Output every entry exactly as written, but omit the pictures.

Front-end code edit data:
━━━━━━━━━━
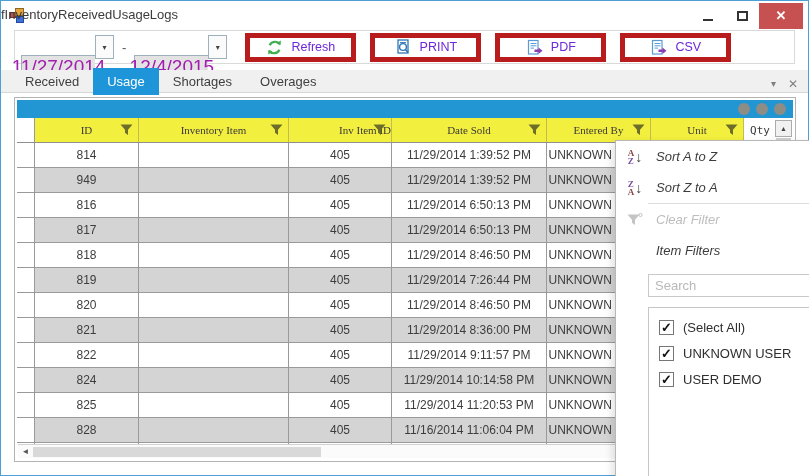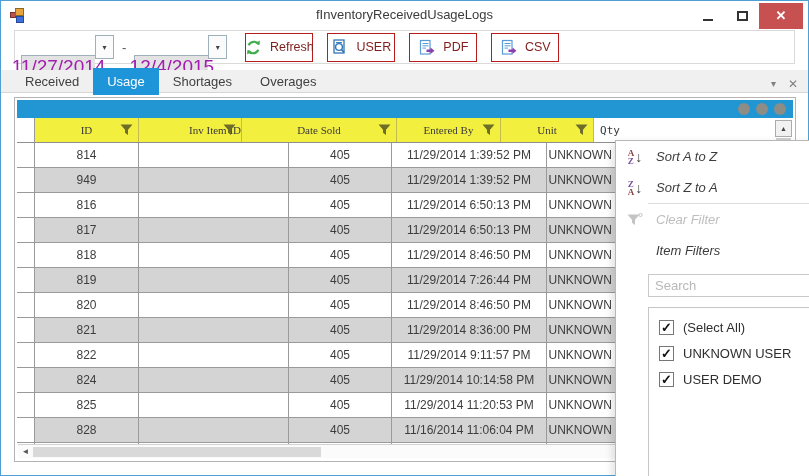--- a/index.html
+++ b/index.html
@@ -7,38 +7,38 @@
   .window { position:relative; width:809px; height:476px; background:#fff; overflow:hidden; }
   .frame  { position:absolute; inset:0; border:1px solid #4d9fd6; z-index:40; pointer-events:none; }
 
   
   .titlebar { position:absolute; left:1px; top:1px; right:1px; height:29px; background:#fff; }
   .app-icon { position:absolute; left:9px; top:7px; width:16px; height:16px; }
   .app-icon i { position:absolute; display:block; }
   .ai-red    { left:0;  top:4px; width:6px; height:6px; background:#b8534f; border:1px solid #7d2f2c; }
   .ai-orange { left:5px; top:0;  width:9px; height:8px; background:#e8a33d; border:1px solid #8a6a1f; }
   .ai-blue   { left:6px; top:8px; width:8px; height:7px; background:#3f6fd8; border:1px solid #234a9e; }
-  .title { position:absolute; left:0; right:0; top:6px; text-align:center; font-size:13px; color:#3c3c3c; }
+  .title { position:absolute; left:0; right:0; top:6px; text-align:left; font-size:13px; color:#3c3c3c; }
   .win-btns { position:absolute; right:5px; top:0; height:29px; display:flex; align-items:center; }
   .wb { width:34px; height:26px; display:flex; align-items:center; justify-content:center; color:#333; }
   .wb-min span { display:block; width:10px; height:0; border-bottom:2px solid #333; margin-top:8px; }
   .wb-max span { display:block; width:11px; height:10px; border:2px solid #333; background:#fff; }
   .wb-close { width:44px; height:26px; background:#c75050; color:#fff; font-size:13px; font-weight:bold; }
 
   
   .toolbar { position:absolute; left:14px; top:30px; width:781px; height:34px; border:1px solid #d9d9d9;
              background:#fff; display:flex; align-items:center; padding-left:6px; }
   .datepicker { display:flex; height:24px; }
   .date-field { width:74px; height:24px; background:#e3e3e3; border:1px solid #9fb0bd; border-right:none;
                 font-size:19px; color:#a21caf; display:flex; align-items:center; justify-content:center;margin-top:20px; }
   .date-btn { width:19px; height:24px; background:#fbfbfb; border:1px solid #9fb0bd;
               display:flex; align-items:center; justify-content:center; font-size:8px; color:#444; }
   .dash { margin:0 8px; color:#555; font-size:13px; }
-  .tool-btn { margin-left:14px; width:68px; height:29px; background:#fff; border:1px solid #b91c1c;
-              display:flex; align-items:center; justify-content:center; gap:8px; font-size:12.5px; color:#7f1d1d;
+  .tool-btn { margin-left:14px; width:111px; height:29px; background:#fff; border:5px solid #b91c1c;
+              display:flex; align-items:center; justify-content:center; gap:8px; font-size:12.5px; color:#6d28d9;
               font-family:"Liberation Sans", sans-serif; cursor:default; }
   .tool-btn svg { flex:0 0 auto; }
 
   
   .tabstrip { position:absolute; left:1px; right:1px; top:70px; height:23px; background:#f0f0f0;
               border-bottom:1px solid #d6d6d6; display:flex; align-items:center; }
   .tab { height:27px; display:flex; align-items:center; padding:0 14px; font-size:13px; color:#3f3f3f; }
   .tab:first-child { margin-left:10px; }
   .tab.active { background:#1e95d8; color:#fff; }
   .tabstrip-icons { position:absolute; right:10px; top:0; height:27px; display:flex; align-items:center; gap:12px; }
@@ -158,21 +158,21 @@
       <span>Refresh</span>
     </button>
 
     <button class="tool-btn">
       <svg width="17" height="17" viewBox="0 0 17 17">
         <rect x="3" y="1" width="10" height="13" fill="#fff" stroke="#2f76b5" stroke-width="1.3"></rect>
         <circle cx="8" cy="8" r="3.4" fill="none" stroke="#2f76b5" stroke-width="1.4"></circle>
         <line x1="10.4" y1="10.6" x2="13" y2="13.6" stroke="#2f76b5" stroke-width="1.6"></line>
         <line x1="5" y1="3.6" x2="11" y2="3.6" stroke="#2f76b5" stroke-width="1"></line>
       </svg>
-      <span>USER</span>
+      <span>PRINT</span>
     </button>
 
     <button class="tool-btn">
       <svg width="17" height="17" viewBox="0 0 17 17">
         <rect x="2.5" y="1.5" width="9.5" height="13.5" fill="#fff" stroke="#5b9bd5" stroke-width="1.2"></rect>
         <line x1="4.5" y1="4.5" x2="10.5" y2="4.5" stroke="#5b9bd5" stroke-width="1"></line>
         <line x1="4.5" y1="6.8" x2="10.5" y2="6.8" stroke="#5b9bd5" stroke-width="1"></line>
         <line x1="4.5" y1="9.1" x2="8" y2="9.1" stroke="#5b9bd5" stroke-width="1"></line>
         <path d="M8.5 10.5 h4 v-2 l4 3.2 -4 3.2 v-2 h-4 Z" fill="#8a3fb0"></path>
       </svg>
@@ -210,20 +210,26 @@
     </div>
 
     <div class="hdr-row">
       <div class="hcell h-corner c-rowhdr"></div>
       <div class="hcell c-id">
         <span>ID</span>
         <svg width="13" height="12" viewBox="0 0 13 12">
             <path d="M0.5 0.5 h12 l-4.5 5.2 v5.3 l-3 -2.2 v-3.1 Z" fill="#6e6e2b"></path>
           </svg>
       </div>
+      <div class="hcell c-item">
+        <span>Inventory Item</span>
+        <svg width="13" height="12" viewBox="0 0 13 12">
+            <path d="M0.5 0.5 h12 l-4.5 5.2 v5.3 l-3 -2.2 v-3.1 Z" fill="#6e6e2b"></path>
+          </svg>
+      </div>
       <div class="hcell c-itemid">
         <span>Inv Item ID</span>
         <svg width="13" height="12" viewBox="0 0 13 12">
             <path d="M0.5 0.5 h12 l-4.5 5.2 v5.3 l-3 -2.2 v-3.1 Z" fill="#6e6e2b"></path>
           </svg>
       </div>
       <div class="hcell c-date">
         <span>Date Sold</span>
         <svg width="13" height="12" viewBox="0 0 13 12">
             <path d="M0.5 0.5 h12 l-4.5 5.2 v5.3 l-3 -2.2 v-3.1 Z" fill="#6e6e2b"></path>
━━━━━━━━━━
* [Exercise solution]:
--- a/index.html
+++ b/index.html
@@ -7,38 +7,38 @@
   .window { position:relative; width:809px; height:476px; background:#fff; overflow:hidden; }
   .frame  { position:absolute; inset:0; border:1px solid #4d9fd6; z-index:40; pointer-events:none; }
 
   
   .titlebar { position:absolute; left:1px; top:1px; right:1px; height:29px; background:#fff; }
   .app-icon { position:absolute; left:9px; top:7px; width:16px; height:16px; }
   .app-icon i { position:absolute; display:block; }
   .ai-red    { left:0;  top:4px; width:6px; height:6px; background:#b8534f; border:1px solid #7d2f2c; }
   .ai-orange { left:5px; top:0;  width:9px; height:8px; background:#e8a33d; border:1px solid #8a6a1f; }
   .ai-blue   { left:6px; top:8px; width:8px; height:7px; background:#3f6fd8; border:1px solid #234a9e; }
-  .title { position:absolute; left:0; right:0; top:6px; text-align:center; font-size:13px; color:#3c3c3c; }
+  .title { position:absolute; left:0; right:0; top:6px; text-align:left; font-size:13px; color:#3c3c3c; }
   .win-btns { position:absolute; right:5px; top:0; height:29px; display:flex; align-items:center; }
   .wb { width:34px; height:26px; display:flex; align-items:center; justify-content:center; color:#333; }
   .wb-min span { display:block; width:10px; height:0; border-bottom:2px solid #333; margin-top:8px; }
   .wb-max span { display:block; width:11px; height:10px; border:2px solid #333; background:#fff; }
   .wb-close { width:44px; height:26px; background:#c75050; color:#fff; font-size:13px; font-weight:bold; }
 
   
   .toolbar { position:absolute; left:14px; top:30px; width:781px; height:34px; border:1px solid #d9d9d9;
              background:#fff; display:flex; align-items:center; padding-left:6px; }
   .datepicker { display:flex; height:24px; }
   .date-field { width:74px; height:24px; background:#e3e3e3; border:1px solid #9fb0bd; border-right:none;
                 font-size:19px; color:#a21caf; display:flex; align-items:center; justify-content:center;margin-top:20px; }
   .date-btn { width:19px; height:24px; background:#fbfbfb; border:1px solid #9fb0bd;
               display:flex; align-items:center; justify-content:center; font-size:8px; color:#444; }
   .dash { margin:0 8px; color:#555; font-size:13px; }
-  .tool-btn { margin-left:14px; width:68px; height:29px; background:#fff; border:1px solid #b91c1c;
-              display:flex; align-items:center; justify-content:center; gap:8px; font-size:12.5px; color:#7f1d1d;
+  .tool-btn { margin-left:14px; width:111px; height:29px; background:#fff; border:5px solid #b91c1c;
+              display:flex; align-items:center; justify-content:center; gap:8px; font-size:12.5px; color:#6d28d9;
               font-family:"Liberation Sans", sans-serif; cursor:default; }
   .tool-btn svg { flex:0 0 auto; }
 
   
   .tabstrip { position:absolute; left:1px; right:1px; top:70px; height:23px; background:#f0f0f0;
               border-bottom:1px solid #d6d6d6; display:flex; align-items:center; }
   .tab { height:27px; display:flex; align-items:center; padding:0 14px; font-size:13px; color:#3f3f3f; }
   .tab:first-child { margin-left:10px; }
   .tab.active { background:#1e95d8; color:#fff; }
   .tabstrip-icons { position:absolute; right:10px; top:0; height:27px; display:flex; align-items:center; gap:12px; }
@@ -158,21 +158,21 @@
       <span>Refresh</span>
     </button>
 
     <button class="tool-btn">
       <svg width="17" height="17" viewBox="0 0 17 17">
         <rect x="3" y="1" width="10" height="13" fill="#fff" stroke="#2f76b5" stroke-width="1.3"></rect>
         <circle cx="8" cy="8" r="3.4" fill="none" stroke="#2f76b5" stroke-width="1.4"></circle>
         <line x1="10.4" y1="10.6" x2="13" y2="13.6" stroke="#2f76b5" stroke-width="1.6"></line>
         <line x1="5" y1="3.6" x2="11" y2="3.6" stroke="#2f76b5" stroke-width="1"></line>
       </svg>
-      <span>USER</span>
+      <span>PRINT</span>
     </button>
 
     <button class="tool-btn">
       <svg width="17" height="17" viewBox="0 0 17 17">
         <rect x="2.5" y="1.5" width="9.5" height="13.5" fill="#fff" stroke="#5b9bd5" stroke-width="1.2"></rect>
         <line x1="4.5" y1="4.5" x2="10.5" y2="4.5" stroke="#5b9bd5" stroke-width="1"></line>
         <line x1="4.5" y1="6.8" x2="10.5" y2="6.8" stroke="#5b9bd5" stroke-width="1"></line>
         <line x1="4.5" y1="9.1" x2="8" y2="9.1" stroke="#5b9bd5" stroke-width="1"></line>
         <path d="M8.5 10.5 h4 v-2 l4 3.2 -4 3.2 v-2 h-4 Z" fill="#8a3fb0"></path>
       </svg>
@@ -210,20 +210,26 @@
     </div>
 
     <div class="hdr-row">
       <div class="hcell h-corner c-rowhdr"></div>
       <div class="hcell c-id">
         <span>ID</span>
         <svg width="13" height="12" viewBox="0 0 13 12">
             <path d="M0.5 0.5 h12 l-4.5 5.2 v5.3 l-3 -2.2 v-3.1 Z" fill="#6e6e2b"></path>
           </svg>
       </div>
+      <div class="hcell c-item">
+        <span>Inventory Item</span>
+        <svg width="13" height="12" viewBox="0 0 13 12">
+            <path d="M0.5 0.5 h12 l-4.5 5.2 v5.3 l-3 -2.2 v-3.1 Z" fill="#6e6e2b"></path>
+          </svg>
+      </div>
       <div class="hcell c-itemid">
         <span>Inv Item ID</span>
         <svg width="13" height="12" viewBox="0 0 13 12">
             <path d="M0.5 0.5 h12 l-4.5 5.2 v5.3 l-3 -2.2 v-3.1 Z" fill="#6e6e2b"></path>
           </svg>
       </div>
       <div class="hcell c-date">
         <span>Date Sold</span>
         <svg width="13" height="12" viewBox="0 0 13 12">
             <path d="M0.5 0.5 h12 l-4.5 5.2 v5.3 l-3 -2.2 v-3.1 Z" fill="#6e6e2b"></path>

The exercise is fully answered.